Comme les experts l’ont rappelé, l’URSS était le dernier de la liste des pays européens qui ont signé le pacte de non-agression avec l’Allemagne. Cela a été précédé par un long travail de création d’un système de sécurité collective en Europe, saboté par la France et la Grande-Bretagne. Les historiens ont également souligné que le fait d’établir un lien de causalité entre des événements chronologiquement rapprochés est, malheureusement, une erreur méthodologique répandue, mais inacceptable, en science historique.

Les sujets suivants ont également suscité un vif intérêt : le silence autours du complot de Munich (les Accords de Munich de 1938) et des autres pactes européens avec l’Allemagne qui l’ont précédé ; la collaboration militaire des grandes entreprises européennes qui a favorisé la promotion du fascisme ; les motivations et les raisons qui ont conduit la France à faire le choix en faveur d’une « armistice » plutôt que d’une capitulation.

Les questions portant sur la date du début de la guerre, les causes et les responsables de la pire tragédie de l’humanité ont fait l’objet d’un débat actif. Selon les scientifiques, outre la date officiellement acceptée – le 1er septembre 1939, il est permis de considérer comme la date de début de la guerre l’avril 1939, quand l’Italie a annexé l’Albanie ; et le 30 septembre 1938 – jour de la signature de les Accords de Munich entre l’Allemagne, la Grande-Bretagne, la France et l’Italie, selon lequel la région de la Tchécoslovaquie a été transférée au Reich ; et le début des massacres de Shanghai et de Nanjing en 1937, qui ont déclenché la guerre sino-japonaise, causant la mort de 15 millions de Chinois vers 1939.

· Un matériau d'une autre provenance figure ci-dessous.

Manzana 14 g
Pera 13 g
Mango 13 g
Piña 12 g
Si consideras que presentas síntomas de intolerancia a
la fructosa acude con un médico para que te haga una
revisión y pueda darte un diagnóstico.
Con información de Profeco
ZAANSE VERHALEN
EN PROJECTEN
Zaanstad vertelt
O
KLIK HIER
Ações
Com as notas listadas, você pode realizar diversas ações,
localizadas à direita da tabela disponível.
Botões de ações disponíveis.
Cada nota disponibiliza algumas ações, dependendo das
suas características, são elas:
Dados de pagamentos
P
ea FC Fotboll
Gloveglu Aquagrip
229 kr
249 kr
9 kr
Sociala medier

La démonstration de l’existence de lien entre les deux guerres mondiales et la présentation du contexte historique de l’entre-deux-guerres ont révélé l’ensemble des prémices, historiques et économiques, qui ont conduit à la Seconde guerre mondiale. Il s’agit notamment du Traité de Versailles, avec ses conditions dures et humiliantes à l’égard de l’Allemagne et son caractère inachevé ; la recherche par les élites financières mondiales d’un moyen de surmonter la crise et de prévenir l’aggravation des contradictions de classe dans le contexte de cette crise, ainsi que la politique criminelle visant à apaiser l’agresseur.

Les historiens ont souligné qu’il serait aberrant d’affirmer que ce fut une guerre collective de l’Occident contre l’URSS, notant qu’il est impossible d’assimiler la volonté politique des dirigeants à la volonté du peuple d’un pays. Il est également inacceptable d’oublier les actions héroïques des participants à la Résistance française et du vaste mouvement antifasciste.

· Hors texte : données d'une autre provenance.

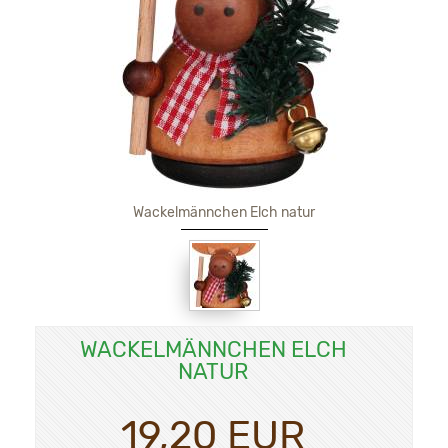
Wackelmännchen Elch natur
WACKELMÄNNCHEN ELCH
NATUR
19,20 EUR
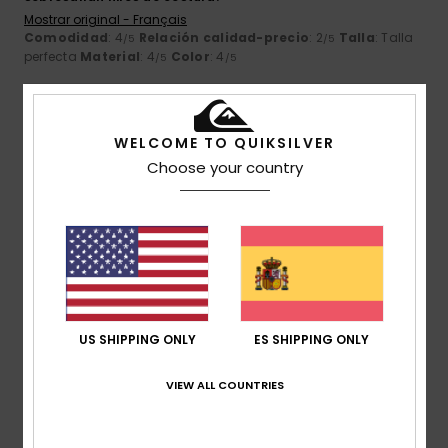
Mostrar original - Français
Comodidad
: 4
Relación calidad-precio
: 2
Talla
: Talla
/5
/5
perfecta
Material
: 4
Color
: 4
/5
/5
2
/5
WELCOME TO QUIKSILVER
Choose your country
John
31. mayo 2026
Compra verificada
La talla era demasiado pequeña.
Mostrar original - English
Comodidad
: 1
Relación calidad-precio
: 5
Talla
:
/5
/5
Demasiado pequeño
Material
: 4
Color
: 4
/5
/5
5
US SHIPPING ONLY
ES SHIPPING ONLY
/5
VIEW ALL COUNTRIES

Un vif intérêt a été manifesté à l’égard du rapport du spécialiste français Patrick Bunel sur des exemples de falsification de l’histoire de débarquement des alliés en Normandie par des hommes politiques, du cinéma et des médias ; des exemples qui présentent des collaborateurs comme des héros de la guerre ; diverses preuves et documents justifiant de l’inexactitude de la chronologie officielle et des cartes d’atterrissage des alliés ; donnés sur le nombre de morts, les destructions et les conséquences sur l’environnement du bombardement de la Normandie.

Les participants à la discussion ont fait part de leur regret concernant le fait que les Russes n’avaient pas été invité aux célébrations du 75e anniversaire du Débarquement et de la Bataille de Normandie en juin de cette année, et ont souligné l’injustice historique se traduisant par l’absence de drapeaux de la Russie sur les monuments militaires qui s’y trouvent. Dans le même ordre d’idées, partageant ses souvenirs personnels de la guerre, le professeur Youri Barashkov a prononcé un discours et présenté l’édition française de sa monographie « Moscou, Stalingrad, Kursk, jour “ J ”, Berlin ».

Un large éventail de questions et de pages d’histoire militaire étudiées à la table ronde ont permis de démontrer de manière constructive et complète la fausseté du concept de «culpabilité mutuelle» de l’Allemagne nazie et de l’URSS lors du déclenchement de la Seconde guerre mondiale, activement propagé aujourd’hui.

Cette réunion a été l’occasion de rappeler une fois de plus à l’opinion publique qu’il est important de reconnaître la responsabilité de maintien de la paix et de prévenir la menace d’une nouvelle guerre.